Libero, 2 dicembre 2014
Alda Merini e «quei miei amanti senza libido rimasti incastrati nei materassi». Sesso sbilenco, amore materno, antifemminismo per salvare la Storia: nel film “La pazza della porta accanto” il lato inedito della poetessa
Madre amorevole, donna devota e convinta antifemminista. Forse nessuno attribuirebbe questi appellativi alla figura di Alda Merini, di solito associata all’immagine dell’artista folle, libertina, anticonformista e dissacrante.
E invece, a sgombrare il campo dai vecchi cliché e a restituire la grande poetessa alla sua autenticità ci ha pensato, a cinque anni esatti dalla morte, Antonietta De Lillo, regista del docufilm uscito tre giorni fa nelle sale La pazza della porta accanto, prodotto da marechiarofilm in collaborazione con Rai Cinema e basato su un’intervista inedita con la Merini risalente al giugno 1995. Nel dialogo con la poetessa – una «chiacchierata amichevole», lo definisce la regista – emerge l’aspetto femminile più genuino di una donna vicina ai valori della Tradizione. La Merini, quasi una custode tradita del focolare domestico, parla del suo «fortissimo istinto materno» ed esibisce il dolore di una madre privata dei figli, costretta a «non avere più commensali a tavola» e ad accettarne la mancanza, dopo l’internamento in manicomio.
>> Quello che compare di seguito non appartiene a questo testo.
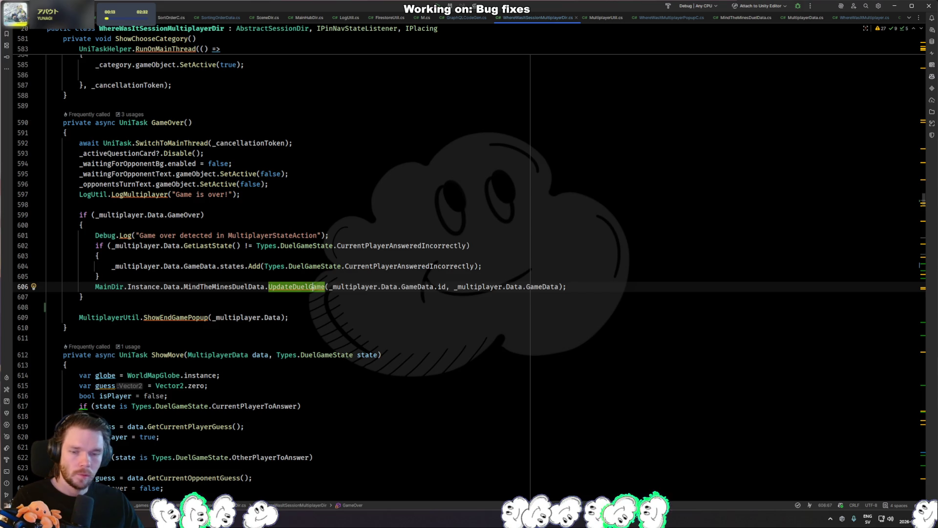
- Reopen the stack trace's call, inspect HandleTimedOut and GetGuesses, then return to the blank line
{"action": "key", "text": "alt+Tab"}
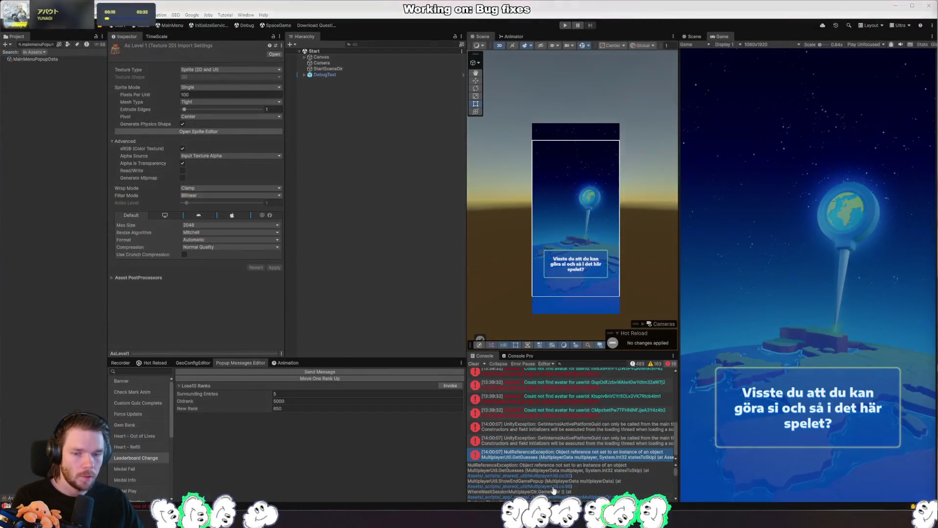
{"action": "left_click", "coordinate": [553, 487]}
{"action": "scroll", "coordinate": [206, 264], "scroll_direction": "up", "scroll_amount": 8}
Nella confessione della poetessa si fa vivo anche il suo profondo senso del sacro, che la porta ad ammettere: «Se perdo la religione, perdo l’arte. La fede è la moneta più valida nella vita di un uomo, la chiave di volta. Senza di quella, l’uomo non riuscirebbe né a creare né a demolire se stesso”. Un legame col divino che riguarda anche il ruolo della donna all’interno del creato. Per la Merini è assurdo tentare di modificare la natura del genere femminile, sottraendole dignità e bellezza. “Non capisco proprio il femminismo”, avverte la poetessa. “La donna che vuole diventare uomo sovverte tutta la cultura passata. La donna deve essere se stessa”. Parole che palesano l’enorme distanza da chi, a sua insaputa, tentò di arruolarla in campagne a favore dell’autodeterminazione della donna e del diritto d’aborto.
Perfino il sesso, di cui la Merini era considerata gaudente discepola, è qui guardato con distacco, grazie a occhi insieme ironici e indulgenti. La poetessa definisce ridicolo e ripugnante l’atto sessuale ("Guardare due corpi che fanno l’amore fa ridere e allo stesso fa schifo"), e ricorda le scene buffe dei suoi amanti, che restavano incastrati nell’incavo tra i materassi del suo letto a due piazze, facendole così perdere la libido e la voglia di continuare a frequentarli. Nel racconto spuntano pure le «assurde scenate di gelosia» delle fidanzate dei suoi giovani fan, le quali temevano che la Merini potesse essere la loro amante, «anche se io potevo essere al massimo la nonna».
Triviale e comico, l’amore è però colto anche nella sua altezza metafisica di «grande interrogativo verso Dio e grande scomunica». Il delirio amoroso, avverte la Merini, «è insieme una bestemmia e un atto divino»; una sfida alle leggi della castità e un tentativo di emulare Dio che «a volte uccide gli amanti» proprio «perché non vuole essere superato in amore». Anche la poesia, a suo modo, è un affronto al Creatore nell’ambizione di ripeterne le gesta, e un inno a Lui nel cantare la meraviglia del creato. In questo doppio senso, come la Merini già scriveva in Santi e poeti, la sua prima poesia del 2 dicembre 1948, finora inedita, «bisogna essere santi per essere anche poeti». Il che non significa, come ha scritto Vito Mancuso su La Repubblica, che «si può essere santi senza Dio». Ma, anzi, che ogni atto generatore – quello di una madre o di un’artista – riproduce il gesto divino della creazione dal nulla. E ne imita la follia d’amore, in cui il delirio miracolosamente diventa lirica. Ecco cosa fu la «pazza» Alda Merini: nient’altro che una folle in Cristo.